■ Extracted material:
- - -

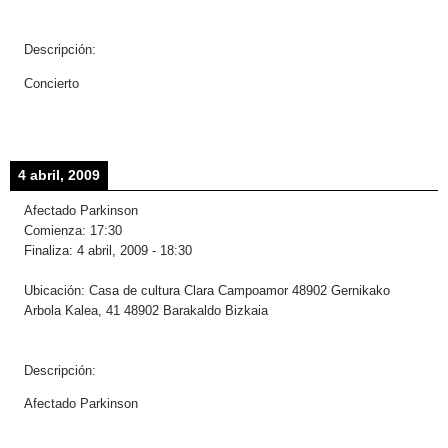
Descripción:
Concierto
4 abril, 2009
Afectado Parkinson
Comienza:
17:30
Finaliza:
4 abril, 2009
-
18:30
Ubicación:
Casa de cultura Clara Campoamor 48902 Gernikako
Arbola Kalea, 41 48902 Barakaldo Bizkaia
Descripción:
Afectado Parkinson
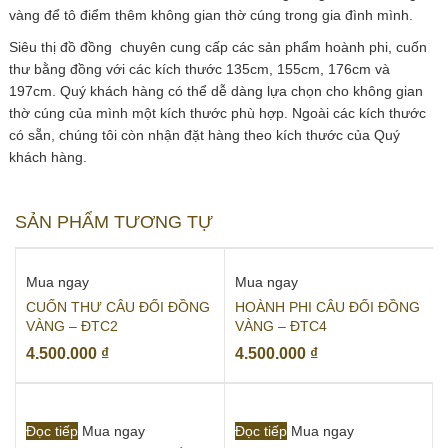
vàng để tô điểm thêm không gian thờ cúng trong gia đình mình.
Siêu thị đồ đồng chuyên cung cấp các sản phẩm hoành phi, cuốn
thư bằng đồng với các kích thước 135cm, 155cm, 176cm và
197cm. Quý khách hàng có thể dễ dàng lựa chọn cho không gian
thờ cúng của mình một kích thước phù hợp. Ngoài các kích thước
có sẵn, chúng tôi còn nhận đặt hàng theo kích thước của Quý
khách hàng.
SẢN PHẨM TƯƠNG TỰ
Mua ngay
Mua ngay
CUỐN THƯ CÂU ĐỐI ĐỒNG
HOÀNH PHI CÂU ĐỐI ĐỒNG
VÀNG – ĐTC2
VÀNG – ĐTC4
4.500.000
₫
4.500.000
₫
Đọc tiếp
Mua ngay
Đọc tiếp
Mua ngay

- - -

■ Required work:
Turn the text of both entries above into a single numbered list, one line per item, skipping any blank lines and leaving the pictures out.

■ Output for this task:
1. Descripción:
2. Concierto
3. 4 abril, 2009
4. Afectado Parkinson
5. Comienza:
6. 17:30
7. Finaliza:
8. 4 abril, 2009
9. -
10. 18:30
11. Ubicación:
12. Casa de cultura Clara Campoamor 48902 Gernikako
13. Arbola Kalea, 41 48902 Barakaldo Bizkaia
14. Descripción:
15. Afectado Parkinson
16. vàng để tô điểm thêm không gian thờ cúng trong gia đình mình.
17. Siêu thị đồ đồng chuyên cung cấp các sản phẩm hoành phi, cuốn
18. thư bằng đồng với các kích thước 135cm, 155cm, 176cm và
19. 197cm. Quý khách hàng có thể dễ dàng lựa chọn cho không gian
20. thờ cúng của mình một kích thước phù hợp. Ngoài các kích thước
21. có sẵn, chúng tôi còn nhận đặt hàng theo kích thước của Quý
22. khách hàng.
23. SẢN PHẨM TƯƠNG TỰ
24. Mua ngay
25. Mua ngay
26. CUỐN THƯ CÂU ĐỐI ĐỒNG
27. HOÀNH PHI CÂU ĐỐI ĐỒNG
28. VÀNG – ĐTC2
29. VÀNG – ĐTC4
30. 4.500.000
31. ₫
32. 4.500.000
33. ₫
34. Đọc tiếp
35. Mua ngay
36. Đọc tiếp
37. Mua ngay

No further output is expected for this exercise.